Ein anderes Beispiel sind digitale Serviceangebote, die gezielt in der Filiale zur Verfügung stehen (könnten): Ein Touchscreen, zur Not auch ein einfaches Tablet, über das der Kunde in Echtzeit prüfen kann, wo die Ware noch vorhanden ist und sie im besten Fall voreingestellt kostenlos nach Hause geliefert bekommt. Er hat den Weg zum Anprobieren ja bereits in die Filiale gemacht, sodass (ganz nebenbei) die Retouren-Wahrscheinlichkeit gegen Null tendiert. Übrigens könnte man so auch den Verkäufer provisionieren, der ansonsten seine kleine Nummer auf den Abholschein kleben durfte.
Einkaufspaläste als Shoppingerlebnis
Besagte alteingesessene Kaufhäuser strahlen dagegen entweder den Charme längst vergangener Tage (wenn es sich um die kleineren Standorte handelt) oder aber den Zauber der Großstadt aus, wenn es sich um die Kadewes und Oberpollingers dieser Republik handelt. Die meisten entstanden in den 20er und 30er Jahren als bewusster Gegenentwurf zum Laden um die Ecke. Und die Mitarbeiter dort waren auch in späteren Jahrzehnten noch stolz, dort zu arbeiten und etwas Besonderes zu präsentieren. Dieses Einkaufserlebnis müssen die verbleibenden Häuser noch aufrechterhalten – in Kombination mit geschickt eingesetzten digitalen Assets und einem zeitgemäßen, ungezwungenen Service auf Augenhöhe. Übrigens muss das gar nicht nur für die alten Konsumtempel gelten, denn auch Shopping Malls können das leisten – wenn sie nicht nur auf austauschbare Filialisten setzen.

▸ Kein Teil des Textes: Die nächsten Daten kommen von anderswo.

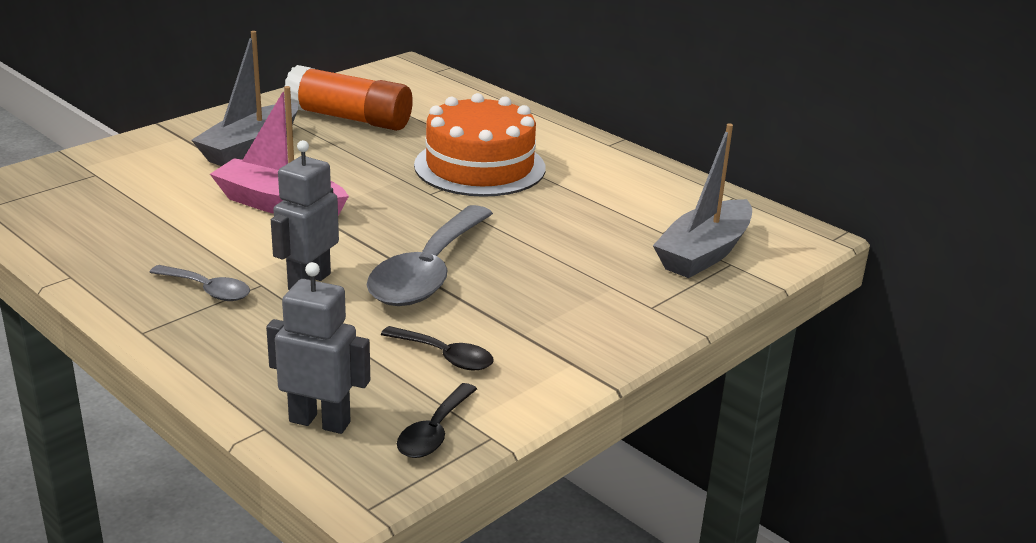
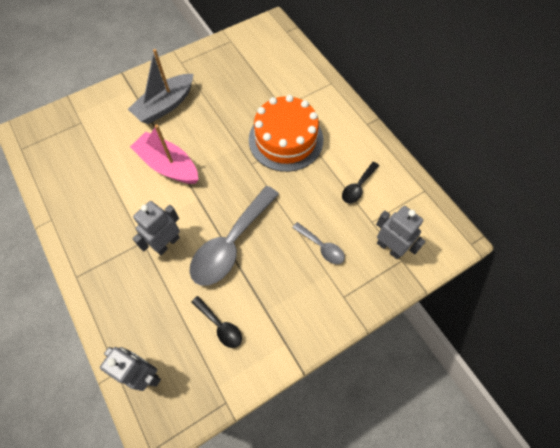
camera: 15 degrees right, 35 degrees up
(208, 290) = (114, 243): grey spoon -> grey spoon (321, 247)
(349, 118) = (225, 79): orange glue stick -> none
(434, 432) = (198, 393): black spoon -> black spoon (358, 187)
(704, 253) = (389, 248): grey boat -> grey robot

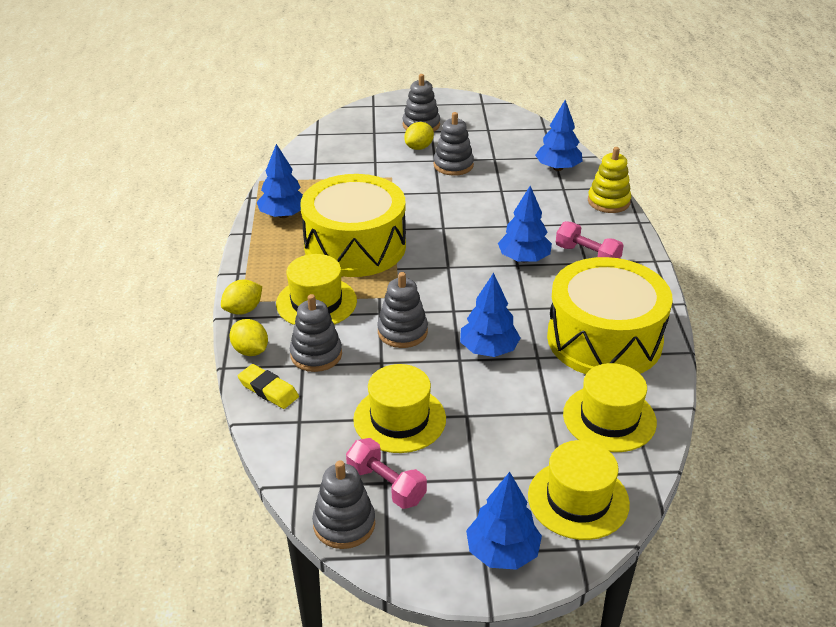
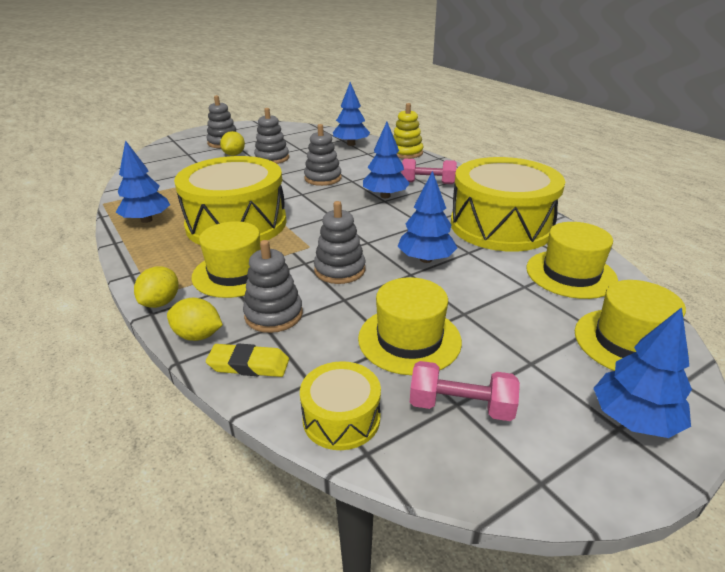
camera: 30 degrees left, 5 degrees down
(298, 456) = (341, 418): none -> yellow drum
(344, 524) = (461, 470): grey stacking toy -> grey stacking toy (323, 178)

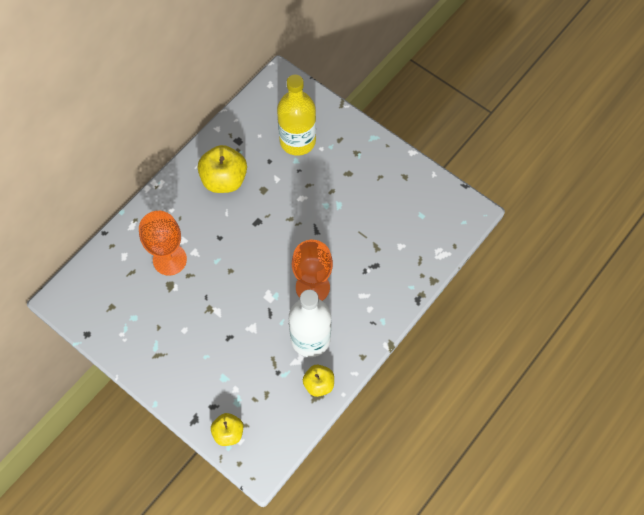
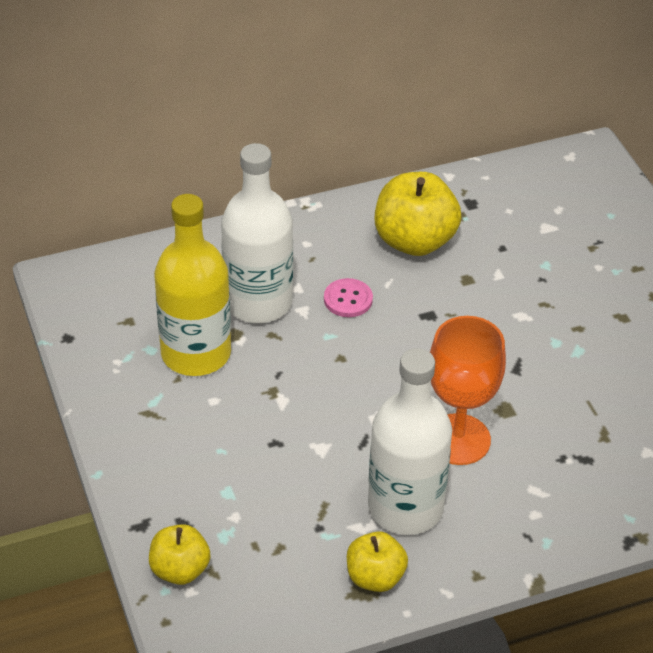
camera: 30 degrees right, 20 degrees down
(169, 259) = (258, 302): orange goblet -> white bottle
(213, 234) = (348, 299): none -> pink button
(297, 141) = (566, 241): yellow bottle -> yellow bottle (196, 353)

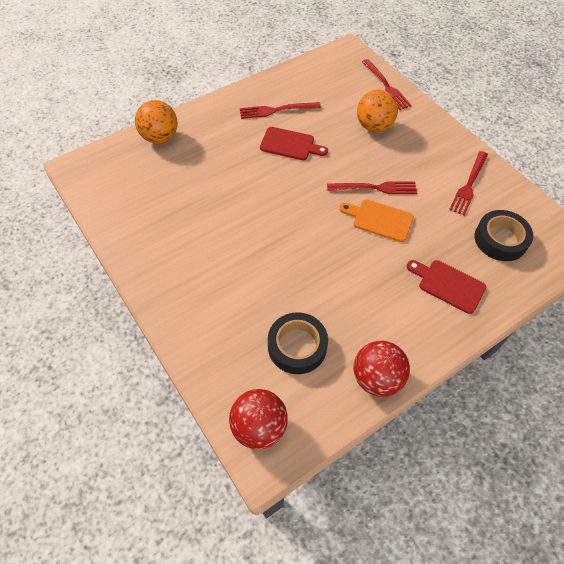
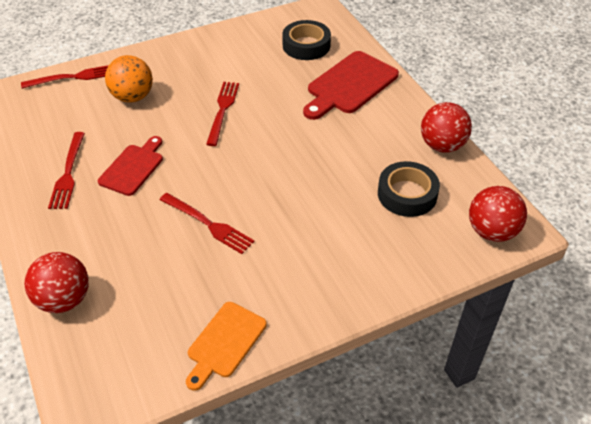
camera: 80 degrees left, 10 degrees down
(160, 137) = (64, 299): orange ball -> red ball
(379, 220) = (265, 114): orange cutting board -> orange cutting board (225, 342)
(448, 285) = (350, 85): red cutting board -> red cutting board, size x1.56
(469, 185) = (238, 50): red fork -> red fork (209, 224)

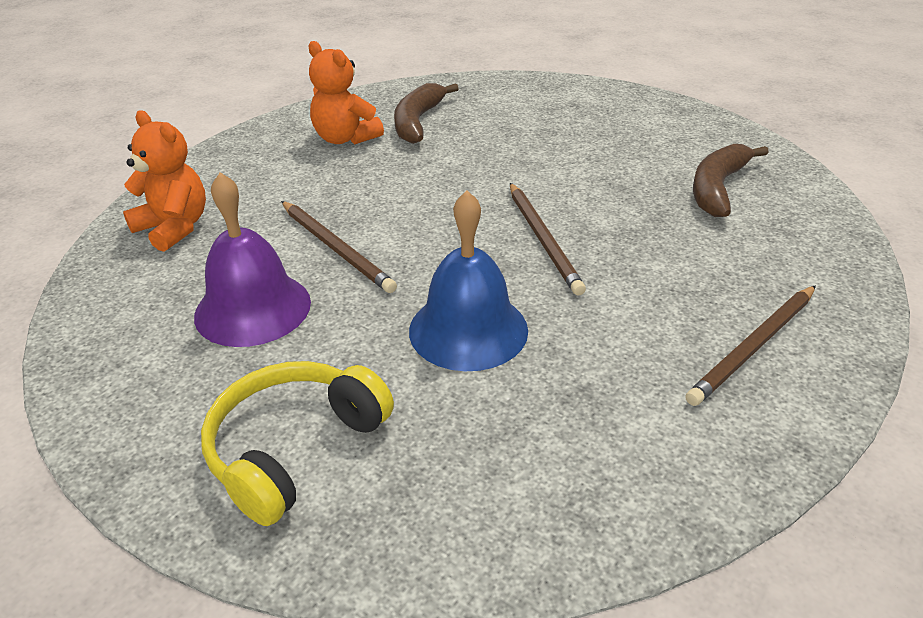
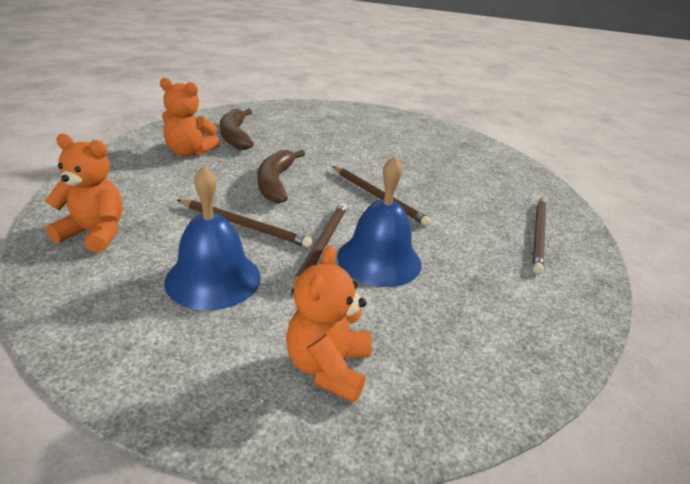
camera: 30 degrees left, 5 degrees down
(253, 308) = (213, 278): purple bell -> blue bell
(294, 448) = (328, 367): yellow headphones -> orange teddy bear
(408, 294) = (321, 246): none -> brown pencil
(717, 188) = (449, 154): brown banana -> brown banana (275, 183)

Gleichzeitig dürfte es dem Handel helfen, würde er sich ein Beispiel an der Bankenwelt nehmen, die in den letzten Jahren eine wichtige Lektion gelernt hat: Bestimmte Services, beispielsweise im logistischen Kontext, muss man nicht selbst anbieten, sondern kann sie durchaus auch von Profis, die darauf spezialisiert sind, (unter dem eigenen Label freilich) einkaufen. Wenn der Kunde nämlich das Einkaufserlebnis so bekommt, wie er es im Online-only-Commerce eben nicht so einfach findet, dann hat der Handel in den Städten auch eine Zukunft. Ein Anbieter für Unterhaltungselektronik, der Premium-Produkte auch mal vorführt; ein Fachhändler, der wirkliches Know-how in der Nutzung an seine Kunden weitergibt; ein Musikhaus, das Instrumente von einem Vorbild der Branche vorführen lässt – all das sind Dinge, die der reine Onlinehandel nicht bieten kann und will.
All das kostet Geld – viel Geld, das sich dann aber auch wieder in Umsätzen und Umsatzsteuer niederschlägt. Doch statt damit ein Me-too-Produkt zu unterstützen, das das Rennen mit dem Onlinehandel nicht gewinnen kann, sollte sich die Bundesregierung ihrer Verantwortung und der Handel seiner Stärken besinnen – und mit einem klugen Mashup das Beste aus der alten und der neuen Welt kombinieren.
Darlehen von „einer halben Million Euro“?
Schön wärs, ne halbe Milliarde passt erstmal besser.
Mal schauen wie es weitergeht.
Vollkommen korrekt – danke für den Hinweis. Es handelt sich natürlich um eine halbe Milliarde Euro… wurde angepasst.
Trotzdem finde ich die Sichtweise, oder Herangehensweise an das Thema sehr gut. So etwas wünsche ich mir für die Innenstädte und „Großkaufhäuser“.